Three days later, on September 10, witnesses had recounted that about five gunmen invaded the Meten–Meer-Zorg shop and shot Namdar through the grillwork as he stood at the counter. His friend and shop help, 17-year old Stephen Mohammed was shot to his left thigh during the attack, while his mother, Fazila Namdar, who was holding her three-year-old granddaughter, was also assaulted by the men who demanded cash and jewellery.
Ballistics analysis linked two firearms used at the robbery in Wakenaam to Namdar’s killing.
Nine persons were subsequently charged with committing the two attacks.
The second linkage that James mentioned is that of the gunning down of Denzil Mingo and Meadowbrook miner Dave Wills.
Wills was shot dead on January 31 last after a gunman jumped over the gate of the Meadowbrook home where he was staying, kicked down the front door and fired a volley of shots. Wills was in the living room picking out DVDs when the gunman opened fire. Two persons had left him mere seconds before the shooting, leading law enforcers to cast doubt on the coincidence.
Wills’ death was also reportedly linked to underworld ties. Police sources had said that there was an emerging link between the gold trade and the laundering of proceeds from the narcotics business.
Then around 4 am on November 16, Mingo, a 21-year-old resident of Third Street, Alberttown and former army second lieutenant was shot dead moments after he walked out of a Main Street nightclub.
Police had said in their press release that two men with firearms opened fire on Mingo, Joseph Barker and Earlson Murray while they were in a motor vehicle.
“… Mingo was hit several times about the body and was pronounced DOA at the GPHC, while Joseph Barker was struck about the body and has been admitted to hospital,” the police release said.
Reports are that Murray escaped with a minor injury to the back of the neck while the car was badly damaged by the gunfire.
According to an eyewitness, Mingo of Lot 39 Third Street, Alberttown, had an argument with another man earlier inside the Edge Nightclub.
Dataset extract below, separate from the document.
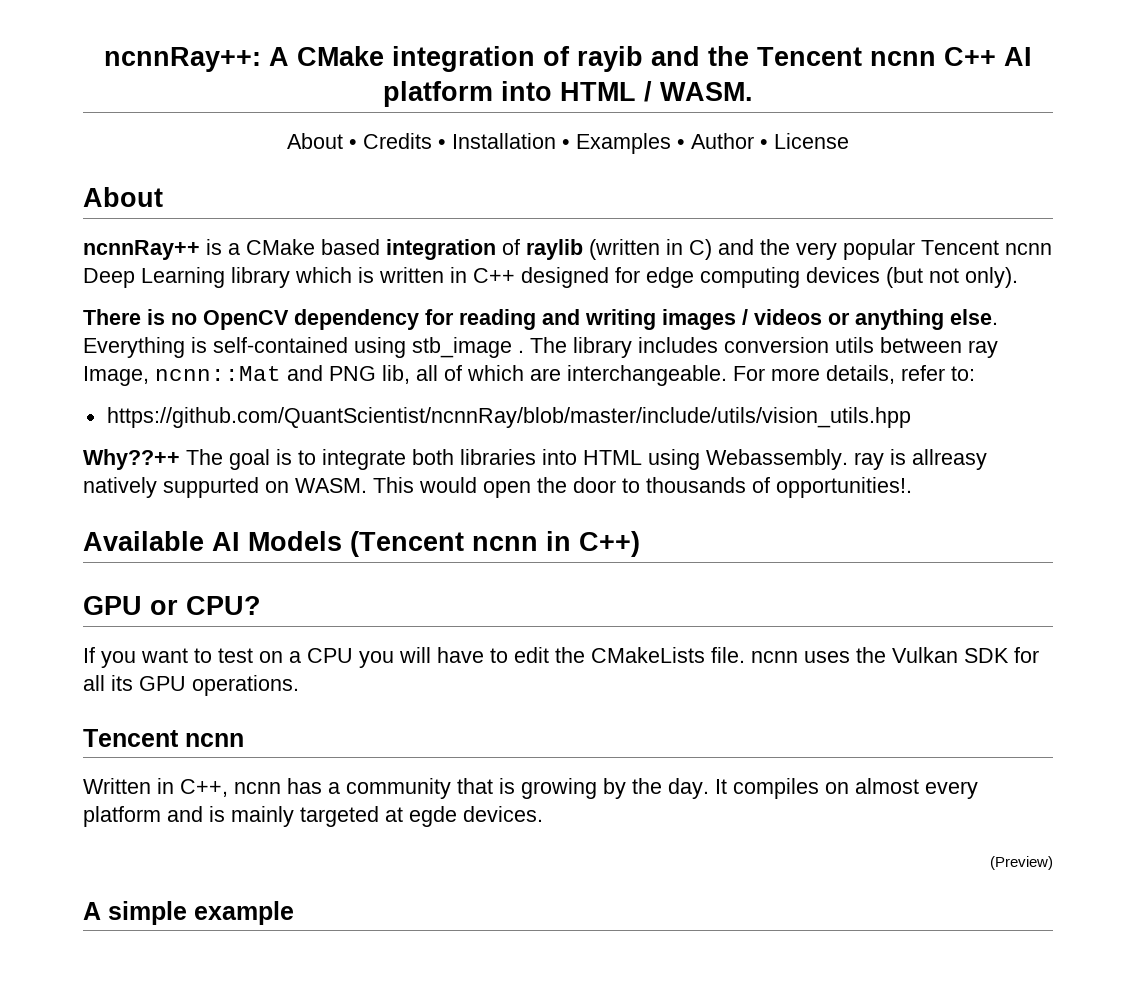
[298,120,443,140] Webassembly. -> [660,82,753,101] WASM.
After Mingo and his two friends left, the eyewitness said, he heard gunfire and then saw a man jumping into a vehicle on the other side of the road.
There have been several high-profile killings this year but Stabroek News was unable to get information on the ballistics testing. James was specifically asked about the Trevor Rose case but he was unable to provide information on the results of the ballistics test. Rose, a fashion designer, was gunned down in January this year near the Eccles Access Road. Police had recovered a 9 mm pistol and matching rounds at the crime scene but the most that was said about it was that it was an illegal weapon. The spent shells recovered at the scene of the shooting did not match the weapon that was recovered. The spent shells were .45 calibre, while the rounds recovered with the weapon were 9 mm.
To date police have been unable to ascertain the true motive for Rose’s murder and who might have been responsible.
The results of ballistics tests on war heads and spent shells recovered from the scene of the murder/robbery at Sterling Products and the Montrose, East Coast Demerara are unavailable.
In the Sterling incident, which occurred on December 8, security guard Wilfred Stewart was shot dead while chemist Mario Gohill was wounded when five bandits stormed the East Bank Demerara location during a failed robbery. Persons were arrested but released and they have since been no developments in the case.
In the Montrose armed robbery which occurred last Monday, Mahendra Sukull and wanted policeman Warren Blue were shot and killed after $140,000 was snatched from the Lahago Supermarket. It is suspected that at least two accomplices managed to escape in a waiting motor car.